Furthermore, people can have plural identities. For instance, poor Americans might identify both as poor and as Americans. Given that they are poor, they would be better off if healthcare were provided by the government. However, free market capitalism is a defining value of their national identity. So, they will vote against public healthcare if they identify more strongly with their national identity than with their socioeconomic status (Owuamalam et al. 2019: 369). More generally, strong identification with a superordinate group can explain system justification by low-status groups. In contrast to SJT, SIMSA leaves ample space for low-status groups to criticize the system and pursue social change that favors them. So, it explains the fair status quo bias, but not without qualification.Footnote 30

The upshot is that people tend to be overly optimistic about whether institutions match their standards of justice. This in turn means that even though perceived injustices undermine strength, institutions that are in fact unjust may well be strong and difficult to change. In practice, institutions often discriminate, dominate, exploit and oppress (Cudd 2006; Haslanger 2012; Young 2011). However, the extent to which people resist them is limited. This can be explained in terms of the fair status quo bias, at least in part. It reveals that structural injustices are often obscured and difficult to illuminate. Thus, there is a dark side to unjust institutions that explains why they often go unchallenged. This reveals why structural injustices are often so resilient.Footnote 31

4 Conclusion

Inspired by the normative turn in social sustainability research, I have proposed a value-based conception according to which sustainable systems secure values. If a social system is sustainable, it robustly realizes values, including justice. Thus, social sustainability has three dimensions: resilience, values (in general) and justice (in particular). Which values matter depends on the kind of society that is worth sustaining. Furthermore, I have advocated an institutional turn: social sustainability is best seen as a property of institutions, rather than, for instance, of communities and cities.

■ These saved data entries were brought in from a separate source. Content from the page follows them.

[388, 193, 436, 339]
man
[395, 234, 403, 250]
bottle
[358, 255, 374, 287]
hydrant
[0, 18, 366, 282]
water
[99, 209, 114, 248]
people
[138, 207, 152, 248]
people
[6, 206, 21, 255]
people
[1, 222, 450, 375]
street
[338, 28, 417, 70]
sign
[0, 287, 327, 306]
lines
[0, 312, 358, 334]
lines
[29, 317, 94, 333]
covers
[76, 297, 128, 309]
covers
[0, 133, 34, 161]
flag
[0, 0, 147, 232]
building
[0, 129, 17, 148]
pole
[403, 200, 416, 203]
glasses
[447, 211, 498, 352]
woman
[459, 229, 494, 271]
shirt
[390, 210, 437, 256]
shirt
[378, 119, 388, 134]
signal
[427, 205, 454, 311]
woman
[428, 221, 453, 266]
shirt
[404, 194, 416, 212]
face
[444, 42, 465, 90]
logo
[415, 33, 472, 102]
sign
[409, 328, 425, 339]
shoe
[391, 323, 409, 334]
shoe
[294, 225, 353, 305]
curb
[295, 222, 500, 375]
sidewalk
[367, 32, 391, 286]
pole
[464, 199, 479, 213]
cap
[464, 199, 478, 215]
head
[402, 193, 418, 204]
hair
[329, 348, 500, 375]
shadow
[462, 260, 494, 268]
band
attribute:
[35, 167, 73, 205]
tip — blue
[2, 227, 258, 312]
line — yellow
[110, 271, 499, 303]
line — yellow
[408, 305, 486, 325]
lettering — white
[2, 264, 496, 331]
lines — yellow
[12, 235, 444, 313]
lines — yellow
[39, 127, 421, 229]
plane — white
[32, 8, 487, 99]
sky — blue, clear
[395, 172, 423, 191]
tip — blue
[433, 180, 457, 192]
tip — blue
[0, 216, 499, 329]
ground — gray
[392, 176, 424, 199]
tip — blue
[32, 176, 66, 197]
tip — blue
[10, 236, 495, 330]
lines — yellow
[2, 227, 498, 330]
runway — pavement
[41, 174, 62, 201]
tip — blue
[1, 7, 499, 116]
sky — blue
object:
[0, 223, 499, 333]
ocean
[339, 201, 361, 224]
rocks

At the heart of the proposed Institutional Sustainability Framework lies the claim that institutions are social norms that govern social practices. Institutions can secure values, because they consist of social norms. The stronger an institution, the more value it generates, other things being equal. Furthermore, positive valuations foster strength. But perceived injustice undermines it. This framework forms a solid basis for applying the value-based conception of social sustainability in contemporary societies. It identifies the structural features of institutions due to which they can be sustainable. Because of this, it can be used for assessing institutions and for setting priorities for reform.

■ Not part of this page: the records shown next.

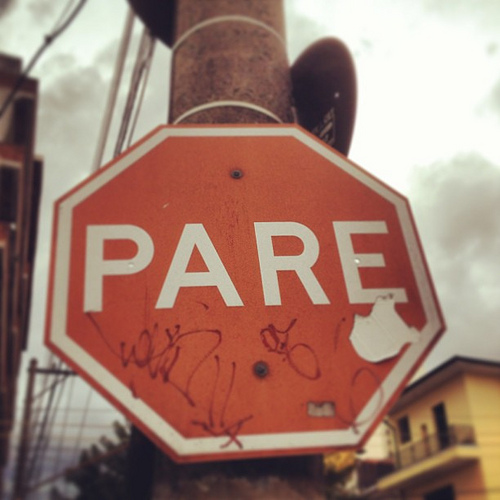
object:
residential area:
[1, 0, 499, 465]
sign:
[42, 125, 446, 465]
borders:
[64, 127, 171, 209]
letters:
[83, 221, 157, 313]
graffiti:
[122, 311, 343, 407]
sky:
[1, 0, 500, 449]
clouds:
[395, 148, 499, 273]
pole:
[171, 2, 299, 123]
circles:
[171, 14, 289, 50]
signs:
[127, 0, 179, 52]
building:
[373, 355, 499, 499]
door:
[428, 400, 453, 452]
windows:
[394, 414, 413, 446]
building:
[0, 52, 48, 460]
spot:
[346, 295, 422, 365]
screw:
[227, 165, 246, 185]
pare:
[80, 217, 407, 313]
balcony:
[375, 422, 478, 494]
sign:
[288, 32, 361, 155]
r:
[252, 221, 331, 307]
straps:
[170, 98, 284, 126]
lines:
[85, 0, 136, 175]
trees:
[102, 421, 128, 496]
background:
[0, 0, 499, 498]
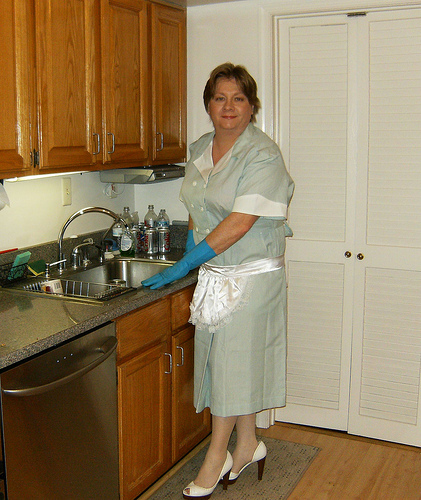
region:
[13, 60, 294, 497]
A woman standing next to a sink.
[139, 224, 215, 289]
Blue gloves on the woman's hands.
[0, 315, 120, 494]
Stainless steel dishwasher.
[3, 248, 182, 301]
A stainless steel sink.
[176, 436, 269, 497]
White shoes with brown heels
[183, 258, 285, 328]
White apron with a ruffle trim.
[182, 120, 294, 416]
Woman is wearing a blue and white dress.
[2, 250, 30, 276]
Green sponge on the edge of the sink.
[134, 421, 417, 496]
Brown wood flooring.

Furthermore, the framework supports an integrative approach. As I have argued, it can be ineffective or even counterproductive to promote one dimension in isolation from the others. Finally, it fits seamlessly with the Sustainable Development Goals of the United Nations. They center around issues such as health, gender equality, inclusive education, peace, security and the protection of human rights, which reveals the central role that values play in them. Thus, the Institutional Sustainability Framework provides for a new and solid basis for social sustainability research and policy.